There were many other chances, but the fortuitous way in which the Abacha situation was resolved in 1998 gave Nigeria yet another chance to sort out its issues. Rather than use that, we ended up with Decree 24 of 1998, called it a Constitution, and well, the results are in for all to see.
Unfortunately in 2015, Nigeria (myself included) decided that the best way to solve the perceived problem of corruption was by voting for the living embodiment of everything that was wrong with Nigeria. I am not sure if we were trying to multiply negatives to get a positive, but whatever it was we thought we were doing did not work.
Muhammadu Buhari’s track record was well-documented and it eloquently showed his thoughts (or lack thereof) on education, civil rights, religious freedom, economic policy, ethnic unity, and all the other little blocks that ought to be important if we are to successfully convert this geographical expression into a nation.
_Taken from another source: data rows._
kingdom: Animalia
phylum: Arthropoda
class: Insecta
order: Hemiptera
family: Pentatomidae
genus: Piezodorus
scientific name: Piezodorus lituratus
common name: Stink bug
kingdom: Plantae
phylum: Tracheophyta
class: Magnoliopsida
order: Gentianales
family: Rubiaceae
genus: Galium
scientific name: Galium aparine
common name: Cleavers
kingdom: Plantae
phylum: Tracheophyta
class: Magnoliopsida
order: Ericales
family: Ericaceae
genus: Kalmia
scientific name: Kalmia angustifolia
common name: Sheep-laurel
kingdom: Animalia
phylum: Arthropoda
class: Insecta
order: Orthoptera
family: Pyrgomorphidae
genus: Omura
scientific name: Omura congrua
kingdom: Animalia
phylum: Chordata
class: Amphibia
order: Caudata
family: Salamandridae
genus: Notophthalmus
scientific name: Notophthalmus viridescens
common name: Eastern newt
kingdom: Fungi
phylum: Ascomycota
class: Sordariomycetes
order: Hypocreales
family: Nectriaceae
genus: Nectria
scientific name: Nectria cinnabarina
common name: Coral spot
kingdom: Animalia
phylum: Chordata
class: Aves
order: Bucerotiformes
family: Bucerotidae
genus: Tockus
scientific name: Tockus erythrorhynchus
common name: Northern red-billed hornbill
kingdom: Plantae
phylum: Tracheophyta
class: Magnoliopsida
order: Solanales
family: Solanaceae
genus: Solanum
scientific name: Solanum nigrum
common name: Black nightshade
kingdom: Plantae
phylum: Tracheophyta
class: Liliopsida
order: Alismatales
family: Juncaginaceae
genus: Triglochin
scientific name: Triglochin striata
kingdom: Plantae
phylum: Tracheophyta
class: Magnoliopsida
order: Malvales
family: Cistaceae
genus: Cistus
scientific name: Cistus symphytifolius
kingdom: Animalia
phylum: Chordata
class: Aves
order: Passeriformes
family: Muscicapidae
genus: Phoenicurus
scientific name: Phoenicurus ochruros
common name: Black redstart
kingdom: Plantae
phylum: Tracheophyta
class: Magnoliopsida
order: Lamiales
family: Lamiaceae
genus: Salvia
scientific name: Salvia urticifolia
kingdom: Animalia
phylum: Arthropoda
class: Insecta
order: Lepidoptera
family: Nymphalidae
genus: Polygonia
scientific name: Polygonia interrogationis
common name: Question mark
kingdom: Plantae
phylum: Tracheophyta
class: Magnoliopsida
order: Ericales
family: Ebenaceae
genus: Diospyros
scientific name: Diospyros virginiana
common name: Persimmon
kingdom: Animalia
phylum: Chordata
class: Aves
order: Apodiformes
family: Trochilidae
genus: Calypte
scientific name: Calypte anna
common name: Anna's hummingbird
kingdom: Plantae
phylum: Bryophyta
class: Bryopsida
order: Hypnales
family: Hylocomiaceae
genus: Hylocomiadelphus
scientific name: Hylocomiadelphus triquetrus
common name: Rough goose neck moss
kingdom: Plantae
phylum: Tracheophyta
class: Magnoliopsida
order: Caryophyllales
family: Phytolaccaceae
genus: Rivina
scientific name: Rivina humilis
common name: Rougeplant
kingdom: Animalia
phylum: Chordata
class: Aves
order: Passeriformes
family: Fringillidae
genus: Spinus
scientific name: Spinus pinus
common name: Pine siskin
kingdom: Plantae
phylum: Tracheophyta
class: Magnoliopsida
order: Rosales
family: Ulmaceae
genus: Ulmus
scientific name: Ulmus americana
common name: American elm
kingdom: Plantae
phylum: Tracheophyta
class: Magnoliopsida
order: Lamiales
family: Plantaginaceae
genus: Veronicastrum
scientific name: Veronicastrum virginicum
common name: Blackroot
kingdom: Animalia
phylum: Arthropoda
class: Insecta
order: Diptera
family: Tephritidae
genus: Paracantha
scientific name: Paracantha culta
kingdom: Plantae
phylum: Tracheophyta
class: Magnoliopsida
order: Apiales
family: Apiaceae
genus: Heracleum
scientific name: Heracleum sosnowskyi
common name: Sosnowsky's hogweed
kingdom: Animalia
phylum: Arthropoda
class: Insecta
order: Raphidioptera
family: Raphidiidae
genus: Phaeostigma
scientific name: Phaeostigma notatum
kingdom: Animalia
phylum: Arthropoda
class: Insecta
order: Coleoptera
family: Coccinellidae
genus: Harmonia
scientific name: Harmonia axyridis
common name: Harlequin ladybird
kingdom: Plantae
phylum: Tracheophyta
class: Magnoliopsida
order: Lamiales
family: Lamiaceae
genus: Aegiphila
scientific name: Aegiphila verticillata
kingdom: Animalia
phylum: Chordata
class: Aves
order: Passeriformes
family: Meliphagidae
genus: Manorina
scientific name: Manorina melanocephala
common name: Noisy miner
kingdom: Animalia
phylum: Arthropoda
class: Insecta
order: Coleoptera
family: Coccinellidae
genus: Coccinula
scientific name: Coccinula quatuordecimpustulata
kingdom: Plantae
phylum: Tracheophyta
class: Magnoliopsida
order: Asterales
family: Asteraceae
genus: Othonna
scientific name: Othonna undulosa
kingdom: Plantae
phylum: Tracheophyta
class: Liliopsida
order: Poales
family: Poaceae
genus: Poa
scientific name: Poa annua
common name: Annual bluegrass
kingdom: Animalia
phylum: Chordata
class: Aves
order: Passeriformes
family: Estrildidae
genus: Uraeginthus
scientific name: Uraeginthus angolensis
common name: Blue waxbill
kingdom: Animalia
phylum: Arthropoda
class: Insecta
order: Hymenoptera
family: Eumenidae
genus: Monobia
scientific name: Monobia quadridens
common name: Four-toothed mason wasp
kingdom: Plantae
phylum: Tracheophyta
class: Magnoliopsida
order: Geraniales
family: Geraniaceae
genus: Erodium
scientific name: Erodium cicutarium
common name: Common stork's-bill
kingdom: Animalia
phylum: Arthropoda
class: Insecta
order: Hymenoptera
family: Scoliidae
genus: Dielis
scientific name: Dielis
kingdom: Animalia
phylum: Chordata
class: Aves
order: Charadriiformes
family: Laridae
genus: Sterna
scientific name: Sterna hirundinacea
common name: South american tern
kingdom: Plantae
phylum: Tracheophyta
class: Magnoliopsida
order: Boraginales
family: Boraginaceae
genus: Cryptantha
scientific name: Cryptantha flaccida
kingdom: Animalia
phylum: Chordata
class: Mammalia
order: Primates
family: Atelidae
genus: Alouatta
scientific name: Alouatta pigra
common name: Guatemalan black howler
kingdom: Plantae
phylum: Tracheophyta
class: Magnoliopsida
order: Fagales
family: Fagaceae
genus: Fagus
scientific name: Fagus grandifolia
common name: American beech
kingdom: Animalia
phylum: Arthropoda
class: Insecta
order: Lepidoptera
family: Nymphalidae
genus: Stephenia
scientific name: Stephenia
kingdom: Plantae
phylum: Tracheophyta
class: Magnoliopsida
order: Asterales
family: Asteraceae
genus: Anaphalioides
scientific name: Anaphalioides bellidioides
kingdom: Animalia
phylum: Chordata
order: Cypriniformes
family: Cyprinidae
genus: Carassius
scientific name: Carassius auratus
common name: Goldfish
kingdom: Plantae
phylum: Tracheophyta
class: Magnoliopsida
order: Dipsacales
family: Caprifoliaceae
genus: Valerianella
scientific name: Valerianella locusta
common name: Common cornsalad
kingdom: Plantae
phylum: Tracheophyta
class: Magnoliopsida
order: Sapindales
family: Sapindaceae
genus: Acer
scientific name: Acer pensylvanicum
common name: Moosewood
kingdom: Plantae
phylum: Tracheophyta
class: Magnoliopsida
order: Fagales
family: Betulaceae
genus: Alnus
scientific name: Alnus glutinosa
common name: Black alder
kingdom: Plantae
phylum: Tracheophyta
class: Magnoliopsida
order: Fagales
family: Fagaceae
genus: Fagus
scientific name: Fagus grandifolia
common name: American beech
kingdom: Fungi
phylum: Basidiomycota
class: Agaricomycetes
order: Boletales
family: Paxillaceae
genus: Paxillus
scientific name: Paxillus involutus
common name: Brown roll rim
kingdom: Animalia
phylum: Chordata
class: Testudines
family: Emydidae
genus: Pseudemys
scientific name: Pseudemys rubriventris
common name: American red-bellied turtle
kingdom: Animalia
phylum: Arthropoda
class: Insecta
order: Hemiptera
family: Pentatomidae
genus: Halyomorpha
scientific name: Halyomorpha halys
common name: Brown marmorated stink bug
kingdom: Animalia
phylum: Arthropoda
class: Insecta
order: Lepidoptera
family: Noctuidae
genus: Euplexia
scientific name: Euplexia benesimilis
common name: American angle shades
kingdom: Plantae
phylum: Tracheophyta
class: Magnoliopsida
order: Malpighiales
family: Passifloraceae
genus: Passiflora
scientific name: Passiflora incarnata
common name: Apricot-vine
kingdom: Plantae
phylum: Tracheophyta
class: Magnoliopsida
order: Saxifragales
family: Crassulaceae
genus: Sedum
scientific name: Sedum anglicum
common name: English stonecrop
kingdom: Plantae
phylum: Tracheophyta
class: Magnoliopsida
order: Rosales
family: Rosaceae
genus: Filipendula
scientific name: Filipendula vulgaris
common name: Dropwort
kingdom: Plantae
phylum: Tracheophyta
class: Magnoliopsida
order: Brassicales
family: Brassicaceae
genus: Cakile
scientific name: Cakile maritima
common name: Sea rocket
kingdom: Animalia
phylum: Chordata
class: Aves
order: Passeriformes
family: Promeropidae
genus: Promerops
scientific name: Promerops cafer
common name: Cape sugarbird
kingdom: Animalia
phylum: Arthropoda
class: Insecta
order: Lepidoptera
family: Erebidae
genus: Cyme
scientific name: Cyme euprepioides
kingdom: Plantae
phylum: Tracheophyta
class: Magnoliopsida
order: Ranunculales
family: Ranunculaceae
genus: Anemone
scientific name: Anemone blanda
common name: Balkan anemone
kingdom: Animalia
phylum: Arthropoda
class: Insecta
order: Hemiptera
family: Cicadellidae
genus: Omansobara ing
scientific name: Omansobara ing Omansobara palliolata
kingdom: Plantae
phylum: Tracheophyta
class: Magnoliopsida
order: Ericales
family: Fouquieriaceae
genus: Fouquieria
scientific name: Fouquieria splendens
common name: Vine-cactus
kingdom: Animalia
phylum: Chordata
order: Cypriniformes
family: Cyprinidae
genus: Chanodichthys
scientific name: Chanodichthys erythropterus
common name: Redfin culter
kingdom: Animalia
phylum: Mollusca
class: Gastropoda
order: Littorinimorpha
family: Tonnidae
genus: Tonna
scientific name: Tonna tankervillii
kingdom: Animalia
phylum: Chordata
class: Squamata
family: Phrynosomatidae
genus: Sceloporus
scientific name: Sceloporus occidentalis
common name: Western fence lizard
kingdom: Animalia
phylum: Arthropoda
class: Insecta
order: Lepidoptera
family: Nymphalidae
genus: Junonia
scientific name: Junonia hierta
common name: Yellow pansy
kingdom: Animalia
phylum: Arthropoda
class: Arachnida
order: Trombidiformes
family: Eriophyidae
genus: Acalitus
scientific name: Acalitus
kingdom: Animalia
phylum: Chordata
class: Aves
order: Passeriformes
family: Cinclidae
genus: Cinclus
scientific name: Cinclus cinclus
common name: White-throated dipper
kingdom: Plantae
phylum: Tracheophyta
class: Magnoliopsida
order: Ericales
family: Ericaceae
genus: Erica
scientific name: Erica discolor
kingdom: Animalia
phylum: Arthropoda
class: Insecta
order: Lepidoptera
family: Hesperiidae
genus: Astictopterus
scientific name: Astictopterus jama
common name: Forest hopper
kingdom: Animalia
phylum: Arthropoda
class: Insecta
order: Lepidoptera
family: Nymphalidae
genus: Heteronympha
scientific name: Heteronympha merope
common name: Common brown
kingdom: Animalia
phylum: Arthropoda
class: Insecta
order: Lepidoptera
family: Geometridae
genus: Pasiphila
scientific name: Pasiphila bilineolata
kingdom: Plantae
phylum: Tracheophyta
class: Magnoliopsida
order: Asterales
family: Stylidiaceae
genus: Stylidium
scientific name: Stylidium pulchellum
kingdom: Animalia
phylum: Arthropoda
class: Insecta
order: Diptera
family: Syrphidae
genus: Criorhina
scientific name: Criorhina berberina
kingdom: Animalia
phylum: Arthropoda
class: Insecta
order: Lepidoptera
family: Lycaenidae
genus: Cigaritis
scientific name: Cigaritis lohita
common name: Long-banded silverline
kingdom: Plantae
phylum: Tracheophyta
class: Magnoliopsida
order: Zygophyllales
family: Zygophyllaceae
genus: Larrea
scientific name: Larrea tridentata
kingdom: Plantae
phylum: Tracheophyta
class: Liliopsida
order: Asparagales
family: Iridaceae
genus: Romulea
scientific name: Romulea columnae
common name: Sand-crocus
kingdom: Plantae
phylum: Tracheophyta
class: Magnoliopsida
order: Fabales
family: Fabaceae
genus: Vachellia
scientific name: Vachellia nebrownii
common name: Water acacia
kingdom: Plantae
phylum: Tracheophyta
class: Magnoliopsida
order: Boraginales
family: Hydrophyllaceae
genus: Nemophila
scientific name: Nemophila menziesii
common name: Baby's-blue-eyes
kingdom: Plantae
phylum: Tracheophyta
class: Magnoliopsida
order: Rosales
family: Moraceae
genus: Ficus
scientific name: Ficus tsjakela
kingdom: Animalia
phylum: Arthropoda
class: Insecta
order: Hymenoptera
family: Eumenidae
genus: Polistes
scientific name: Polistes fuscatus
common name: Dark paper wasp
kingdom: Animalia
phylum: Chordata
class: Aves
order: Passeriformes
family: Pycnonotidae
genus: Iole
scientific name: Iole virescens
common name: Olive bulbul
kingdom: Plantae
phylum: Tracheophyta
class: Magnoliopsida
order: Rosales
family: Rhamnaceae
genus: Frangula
The signs were there, but as Nigeria typically does, we chose to argue with life rather than learning its lessons.
So Mr Buhari became president and went back to the same policies that failed woefully in the middle of the 1980s. As expected, his ill-thought policies have produced relentless rises in poverty, insecurity, and unemployment. Coupled with police brutality, these culminated in the #EndSARS protests.
The government’s reaction only surprised people who do not believe in using a person’s history as a guide to predicting future behaviour. We literally saw the actions that ranged from peaceful protesters being shot down in Lekki to hoodlums being ferried around Abuja in black government SUVs to attack peaceful protesters.
These responses were typical of how Nigeria handles opportunities to do the right thing. It is baffling really. This is Buhari’s final term. One would think that he would see this as an opportunity to start repairing his reputation in the eyes of the people by agreeing to police reform, sacking the IG of Police and a significant portion of the officers responsible for the solidification of such a heinous culture of extortion, armed robbery, and mass-murder in the police force.
Buhari could have also endeared himself to the people by using the wave to commit to political reforms to ensure that the next elections produce a peaceful election that reflects the will of the people. He could also have kept communicating with the people especially the younger portion of the populace by addressing the economic issues that have impoverished roughly a hundred million Nigerians and left them unable to see a positive future for themselves. Most Nigerians would have happily accepted these overtures and forgiven him for past wrongs.
Our standards are that low.
What we got, instead, was bluster, a massacre, and a Lagos State House of Assembly that accused the Lagos youth of being drug addicts who were ungrateful enough to not appreciate that Covid-19 palliatives meant for them were better off hidden or used as birthday party-packs by politicians.
It is an opportunity thrown away, which we will rue as food inflation continues to hit the pockets of Nigerians, leading to the next uprising, which will possibly be uncontrolled.